This lab focuses on creating interactive graphics using plotly, an open-source graphing tool that can interface with R and ggplot.

Directions (Please read before starting)

  1. Please work together with your assigned partner. Make sure you both fully understand each concept before you move on.
  2. Please record your answers and any related code for all embedded lab questions. I encourage you to try out the embedded examples, but you shouldn’t turn them in.
  3. Please ask for help, clarification, or even just a check-in if anything seems unclear.

\(~\)

Preamble

Packages and Datasets

This lab will primarily use the plotly package, but will also require the ggplot2 package.

# load the following packages
# install.packages("plotly")
library(plotly)
library(ggplot2)

The lab’s examples will use the college scorecard data that we’ve previously been working with:

colleges <- read.csv("https://remiller1450.github.io/data/Colleges2019.csv")

\(~\)

Converting existing graphs

Before learning anything about plotly, you should be aware that it is possible to convert a ggplot object into a plotly graphic:

## Store a simple ggplot scatter plot
my_ggplot <- ggplot(data=colleges, aes(x=Cost, y=Salary10yr_median, color = Private)) + geom_point()
ggplotly(my_ggplot) ## Convert

The plotly version of this graph includes the following features:

  1. A dashboard with options to zoom in, zoom out, re-scale, etc.
  2. A tool-tip that displays information when you hover over a data point.

\(~\)

Creating the graph using plot_ly()

The code below demonstrates how to use plotly to create a scatter plot that is colored by a categorical variable:

plot_ly(data = colleges, type = "scatter", mode = "markers",
        x = ~Cost, y = ~Salary10yr_median, color = ~Private)

==========

DIRECTION 1:
Using the plotly lab, answer:
(a) Which package does the lab need besides plotly?
(b) Which function turns a stored ggplot object into a plotly graphic?
(c) When does the tool-tip in the plotly version show information?
DIRECTION 2:
Write the next part of the plotly lab, starting right after its last line of code.
The entries have nothing to do with what comes next.

RECORD EXCERPTS:
==========

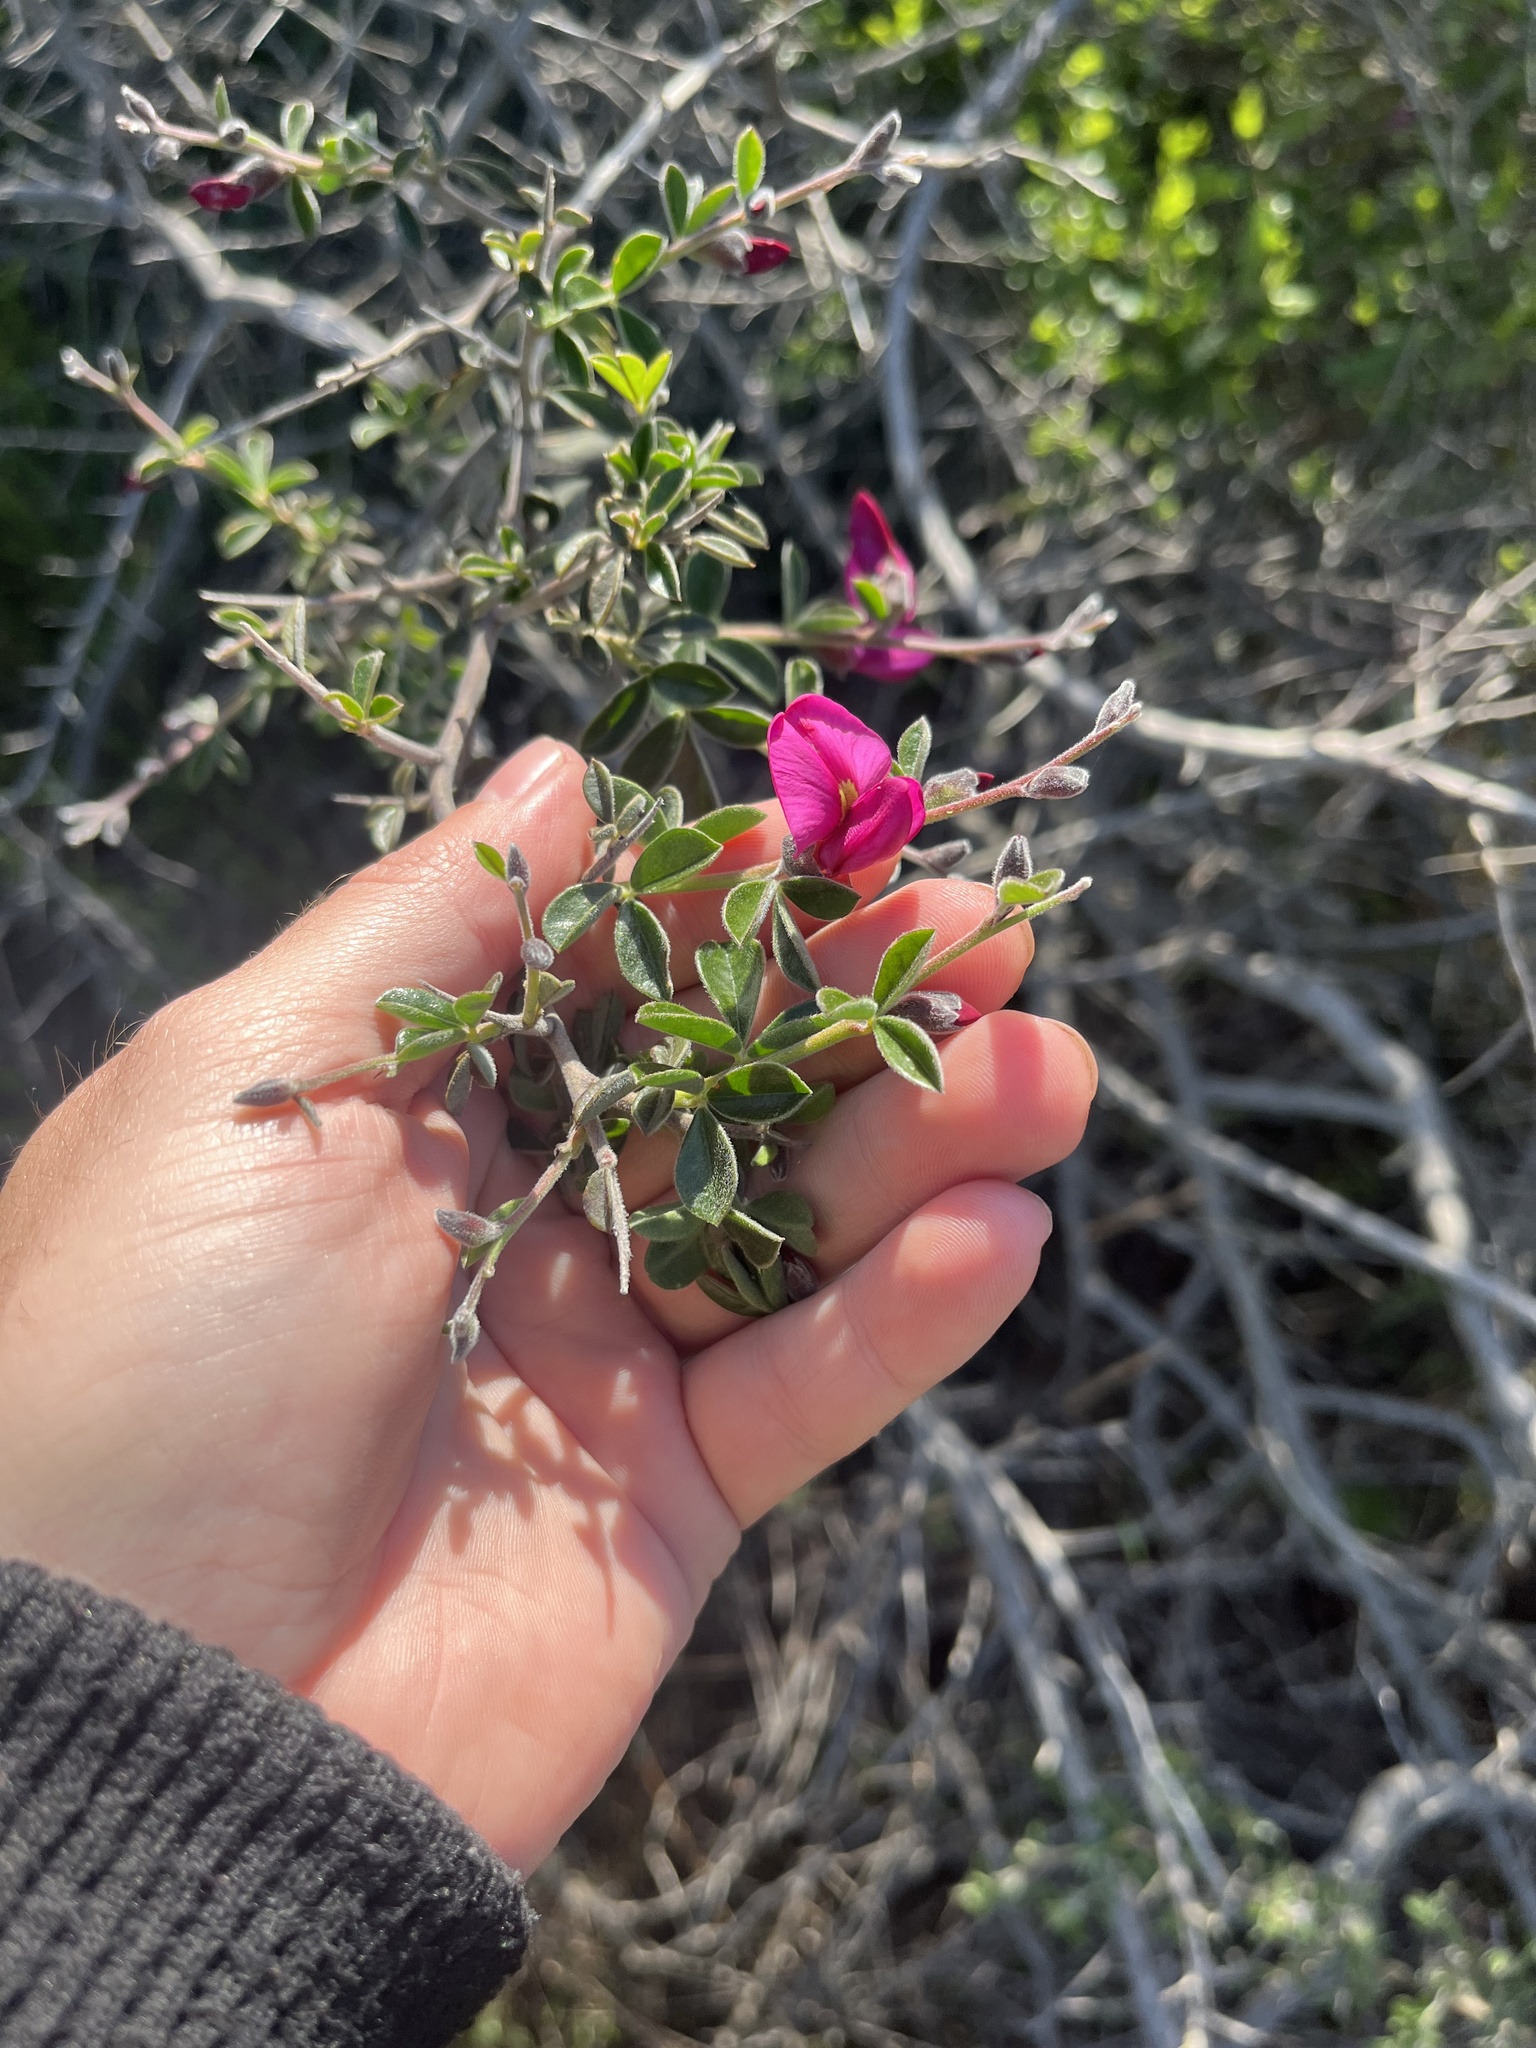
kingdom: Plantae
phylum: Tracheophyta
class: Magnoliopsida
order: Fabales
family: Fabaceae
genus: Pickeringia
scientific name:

==========

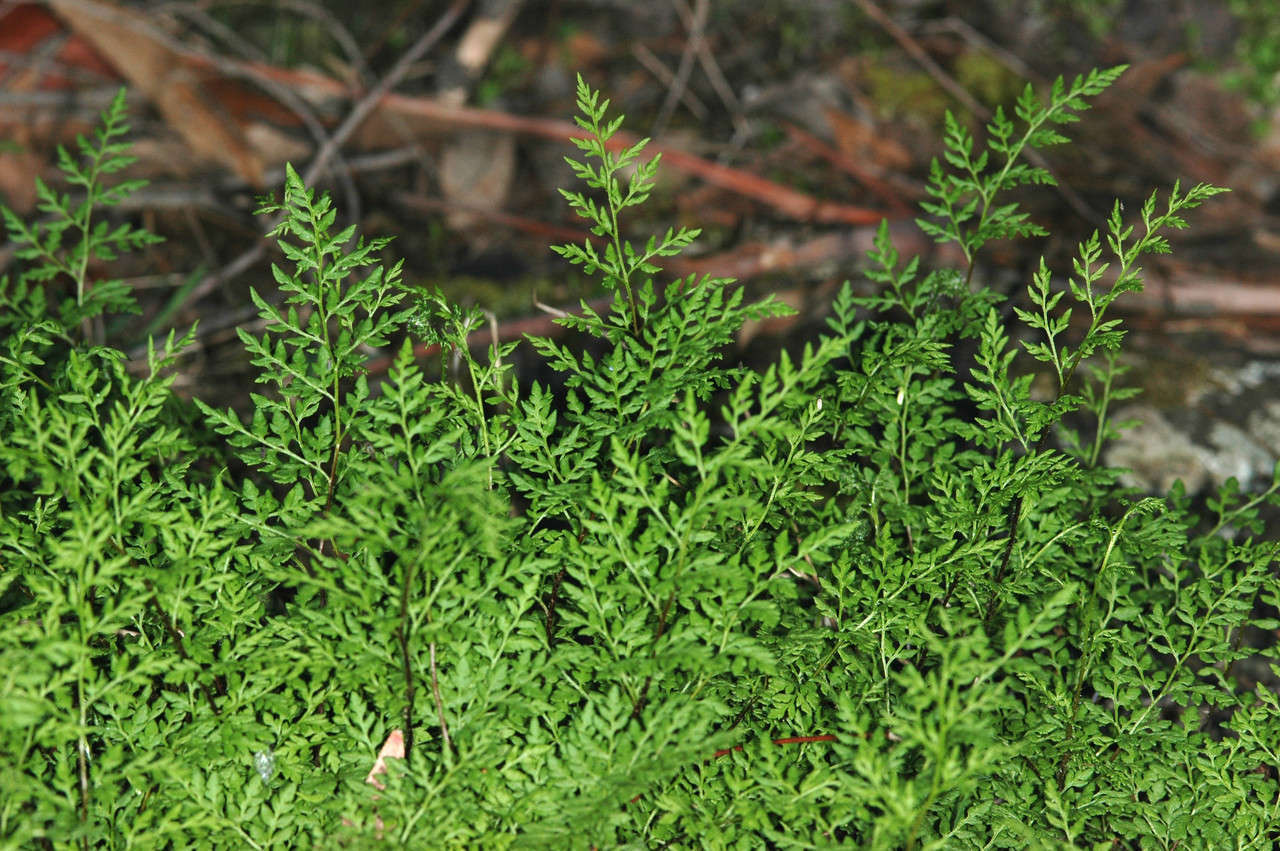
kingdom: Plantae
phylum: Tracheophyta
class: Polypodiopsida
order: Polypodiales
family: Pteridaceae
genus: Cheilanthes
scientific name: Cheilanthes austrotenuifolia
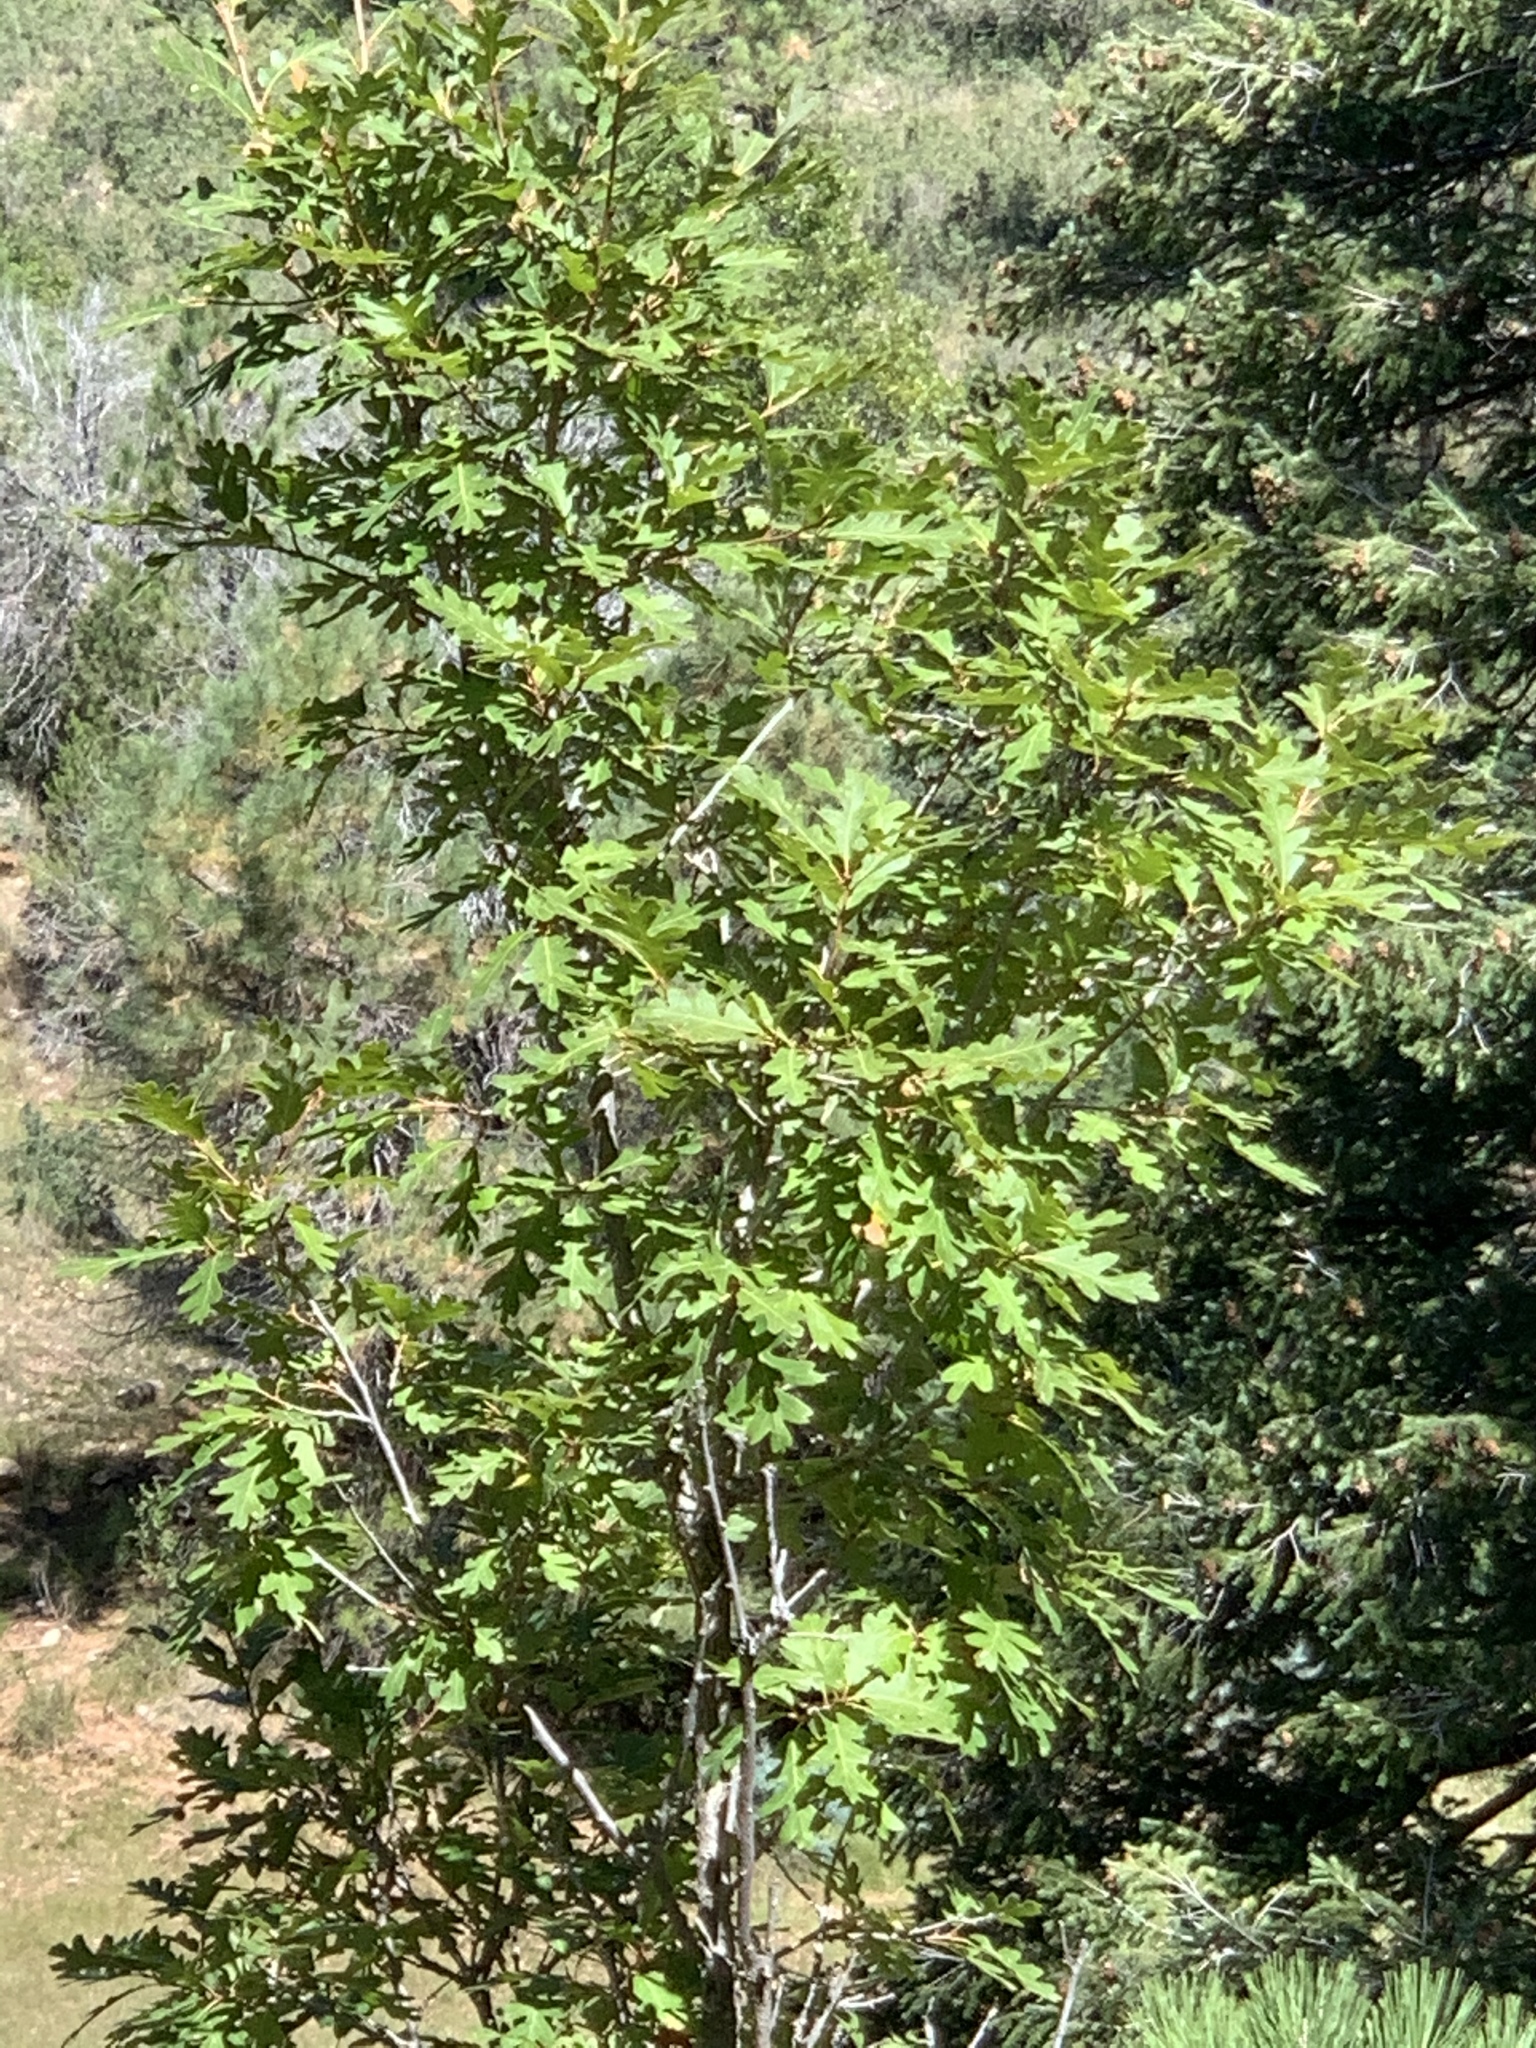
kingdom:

==========

EXERCISE RESULT 1:
(a) ggplot2
(b) ggplotly()
(c) When you hover over a data point.

EXERCISE RESULT 2:
  • type = "scatter" tells plotly to draw a scatter plot
  • mode = "markers" plots the data as hover-able dots (rather than text labels or other symbols)

You should notice plotly uses a ~ character to identify variables from the data provided in the data argument. If it were omitted, plotly would look for a vector called “Cost” in your global R environment.

Additionally, you should notice that this code does not perfectly recreate the graph we made using ggplot and ggplotly.

\(~\)

Comparison of plotly and ggplot

The decision to use plotly or ggplot depends upon the end goal of your visualization, but here are some factors to consider:

ggplot plotly
Easier to construct complex graphics More interactive
Easier customization (colors, etc.) Allows for 3-D graphics
More legible syntax and grammar Allows for animations
Annotations and exporting Can convert ggplot graphics

\(~\)

Lab

Layering in plotly

Similar to ggplot, it is possible to build up a plotly graphic by adding layers via the %>% operator (akin to the + used with ggplot):

plot_ly(data = colleges) %>% 
    add_trace(type = "scatter", x = ~Cost, y = ~Salary10yr_median, color = ~Private) %>%
    add_text(x = ~Cost, y = ~Salary10yr_median, text = ~State)

The example above creates a scatter plot using add_trace(), then it draws a layer of text labels on top of those markers.

The pipe operator allows plotly to be compatible with data wrangling functions from the dplyr and tidyr packages:

colleges %>% 
   filter(State %in% c("IA", "MN", "IL", "WI")) %>%
plot_ly() %>%
   add_trace(type = "box", x = ~Cost, y = ~State)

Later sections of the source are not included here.